Naar het oordeel van de commissie had de zorgaanbieder meer rekening moeten houden met de gevolgen van het ontslag van de gastouder. Na het ontslag was de zorgverlening voor de cliënt niet op orde. Ook in de informatieverstrekking is de zorgaanbieder tekortgeschoten. De klacht is gegrond en de zorgaanbieder moet een schadevergoeding betalen.
De uitspraak
in het geschil tussen
[Naam], (hierna te noemen: klager) gemachtigde van [naam],(hierna te noemen: de cliënte) wonende te [naam]
en
Zorgdetail B.V. h.o.d.n.

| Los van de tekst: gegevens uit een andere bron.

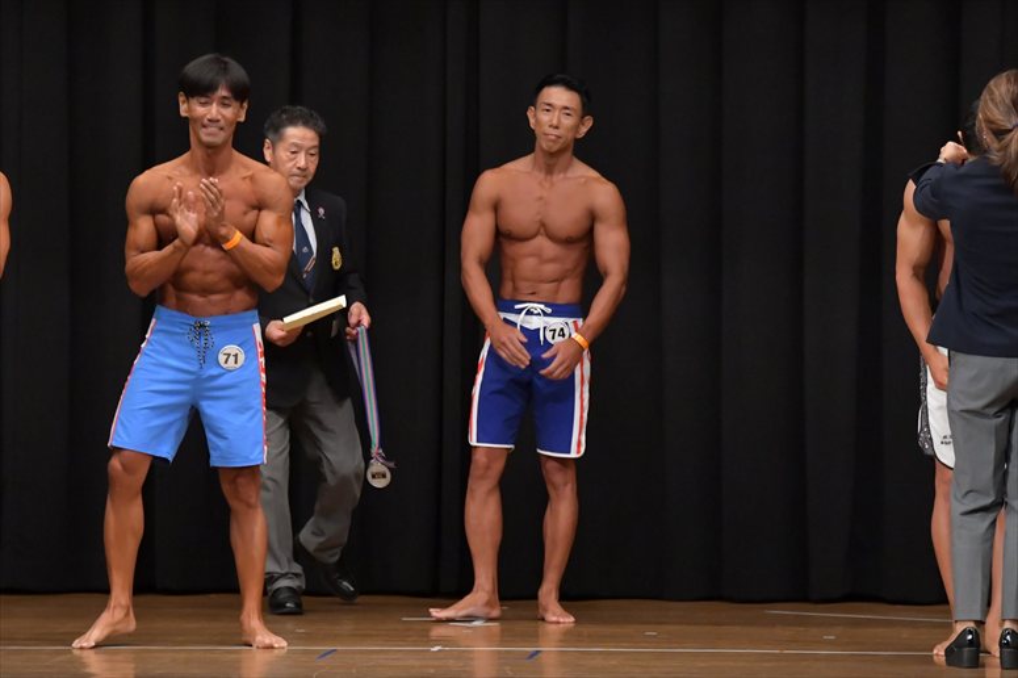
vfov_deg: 5.7
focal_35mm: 240
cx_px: 509
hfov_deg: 8.6
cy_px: 339
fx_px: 6783
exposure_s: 1/400
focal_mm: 160
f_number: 5.6
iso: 6400
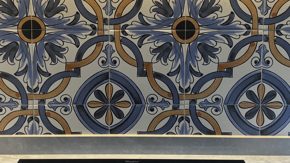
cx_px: 130
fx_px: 484
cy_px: 49
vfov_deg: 19.0
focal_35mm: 63
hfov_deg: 33.3
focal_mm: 5.96
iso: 125
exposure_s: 1/89
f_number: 1.6
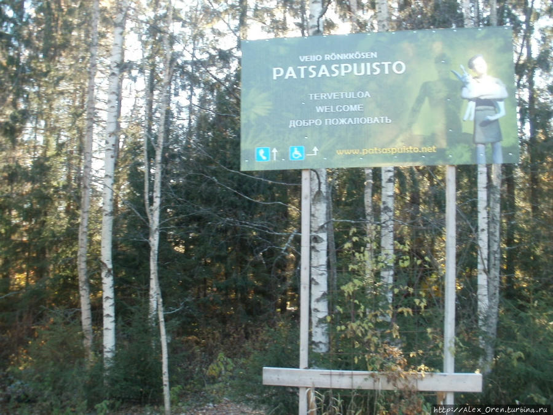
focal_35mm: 36
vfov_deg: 39.7
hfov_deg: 51.4
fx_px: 575
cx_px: 276
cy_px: 208
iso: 100
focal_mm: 6.3
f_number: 3.5
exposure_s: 1/40
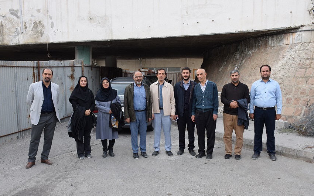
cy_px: 109
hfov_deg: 51.5
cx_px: 150
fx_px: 325
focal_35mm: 38
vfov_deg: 33.5
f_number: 8
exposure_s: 1/250
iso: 400
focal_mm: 22
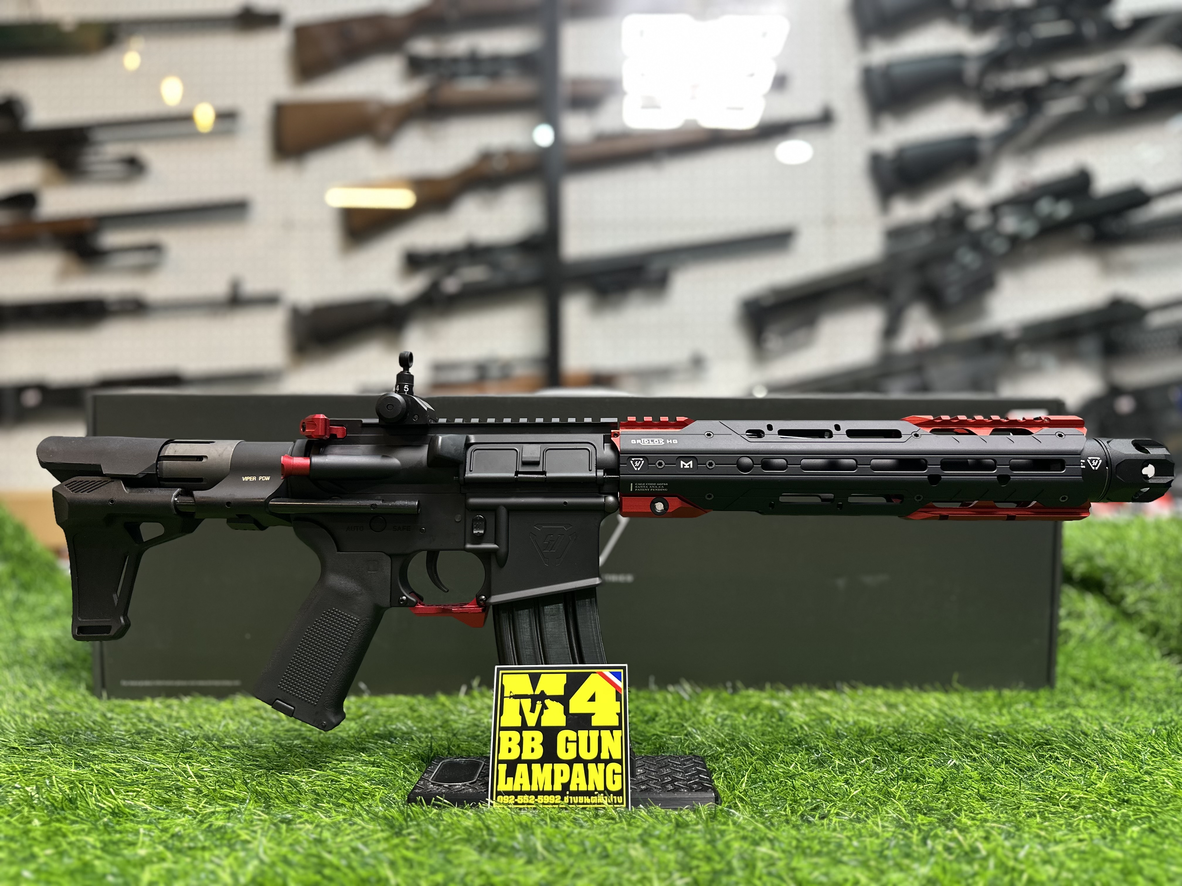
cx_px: 591
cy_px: 443
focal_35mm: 24
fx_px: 820
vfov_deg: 56.8
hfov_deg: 71.6
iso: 160
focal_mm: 6.86
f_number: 1.78
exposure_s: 1/50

Sorgh.nl, gevestigd te Ruurlo
(hierna te noemen: de zorgaanbieder),
gemachtigde: [naam]
Behandeling van het geschil
Partijen zijn tijdig en behoorlijk opgeroepen ter zitting te verschijnen.
Partijen zijn overeengekomen dit geschil bij bindend advies door de Geschillencommissie Zorg Algemeen (verder te noemen: de commissie) te laten beslechten.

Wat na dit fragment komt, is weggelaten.